Qdrant Cloud Configuration:

vector_store:
  default:
    backend: qdrant
    embedding_model: default
    params:
      url: "https://your-cluster.qdrant.io:6333"  # Qdrant Cloud URL
      api_key: "your-api-key-here"                 # API key
      distance: "COSINE"

5. EsVectorStore Configuration

Implementation: flowllm/core/vector_store/es_vector_store.py

Basic Configuration (Local Elasticsearch):

vector_store:
  default:
    backend: elasticsearch
    embedding_model: default
    params:
      hosts: "http://localhost:9200"  # Elasticsearch host(s) (optional; default: http://localhost:9200)
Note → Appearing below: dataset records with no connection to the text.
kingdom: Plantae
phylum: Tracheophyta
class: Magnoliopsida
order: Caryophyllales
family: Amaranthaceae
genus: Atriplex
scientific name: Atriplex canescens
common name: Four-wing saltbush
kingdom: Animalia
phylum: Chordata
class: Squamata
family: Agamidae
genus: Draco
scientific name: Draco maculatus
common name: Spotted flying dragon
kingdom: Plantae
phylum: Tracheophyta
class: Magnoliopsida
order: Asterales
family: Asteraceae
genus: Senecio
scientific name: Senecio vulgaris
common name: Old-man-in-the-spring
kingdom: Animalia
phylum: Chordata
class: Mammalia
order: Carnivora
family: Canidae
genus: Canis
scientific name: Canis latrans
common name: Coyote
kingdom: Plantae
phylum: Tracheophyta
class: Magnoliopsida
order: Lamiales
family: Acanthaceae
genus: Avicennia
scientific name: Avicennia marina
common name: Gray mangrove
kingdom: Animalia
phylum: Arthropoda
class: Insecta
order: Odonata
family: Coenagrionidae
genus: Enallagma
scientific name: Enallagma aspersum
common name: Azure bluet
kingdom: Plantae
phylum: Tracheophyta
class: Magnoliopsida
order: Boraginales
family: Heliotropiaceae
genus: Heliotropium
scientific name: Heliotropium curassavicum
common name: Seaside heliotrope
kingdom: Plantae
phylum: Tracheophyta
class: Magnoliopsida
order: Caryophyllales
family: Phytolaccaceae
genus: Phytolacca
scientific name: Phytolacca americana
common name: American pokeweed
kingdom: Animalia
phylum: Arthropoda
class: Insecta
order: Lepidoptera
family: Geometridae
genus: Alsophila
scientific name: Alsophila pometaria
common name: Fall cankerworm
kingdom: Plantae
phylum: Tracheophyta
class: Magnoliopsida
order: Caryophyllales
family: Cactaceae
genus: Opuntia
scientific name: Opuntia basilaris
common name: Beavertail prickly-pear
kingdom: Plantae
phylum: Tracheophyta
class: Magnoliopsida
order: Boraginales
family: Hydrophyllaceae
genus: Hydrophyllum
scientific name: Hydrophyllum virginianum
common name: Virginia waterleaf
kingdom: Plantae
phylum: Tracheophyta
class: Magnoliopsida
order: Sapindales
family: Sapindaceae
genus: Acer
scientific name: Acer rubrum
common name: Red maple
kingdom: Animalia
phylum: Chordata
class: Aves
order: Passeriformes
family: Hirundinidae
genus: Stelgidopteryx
Configuration with Authentication:

vector_store:
  default:
    backend: elasticsearch
    embedding_model: default
    params:
      hosts: "http://elasticsearch.example.com:9200"
      basic_auth: ["username", "password"]  # Basic auth credentials

Multi-Host Configuration:

vector_store:
  default:
    backend: elasticsearch
    embedding_model: default
    params:
      hosts:
        - "http://es-node1:9200"
        - "http://es-node2:9200"
        - "http://es-node3:9200"

Complete Configuration Example

Below is a complete default.yaml example including both embedding model and vector store configurations:

# Embedding model configuration
embedding_model:
  default:
    backend: openai_compatible
    model_name: text-embedding-v4
    params:
      dimensions: 1024

# Vector store configuration
vector_store:
  default:
    backend: elasticsearch
    embedding_model: default
    params:
      hosts: "http://localhost:9200"

Environment Variable Support

Certain Vector Stores support environment variables as a supplement to YAML configuration:

  • Elasticsearch: FLOW_ES_HOSTS – Elasticsearch host address.

  • Qdrant:

    • FLOW_QDRANT_HOST – Qdrant host (default: localhost)

    • FLOW_QDRANT_PORT – Qdrant port (default: 6333)

    • FLOW_QDRANT_API_KEY – Qdrant API key

When parameters are not explicitly specified in the YAML configuration, the system falls back to environment variables.

Metadata Filtering

Two types of metadata filtering are supported:

  • Exact Match: Specify field values for exact matching.

  • Range Queries: Use operators gte, lte, gt, lt for numeric range queries.

  • Nested Fields: Access nested metadata fields using dot notation.

Usage Recommendations

  • Development & Testing: Use MemoryVectorStore or LocalVectorStore—no additional services required.

  • Small-Scale Applications: Use LocalVectorStore or ChromaVectorStore for simplicity and ease of use.

  • Production Environments: Use QdrantVectorStore or EsVectorStore for high performance and scalability.

  • Hybrid Search: Use EsVectorStore to combine vector search with full-text search capabilities.

Important Notes

  • Ensure the embedding model’s output dimension matches the Vector Store configuration.

  • For large-scale data, use professional vector databases (e.g., Qdrant, Elasticsearch).

  • Asynchronous interfaces deliver better performance in asynchronous environments.

  • Regularly back up critical data, especially when using in-memory storage.

  • Choose an appropriate batch size based on your data scale to optimize performance.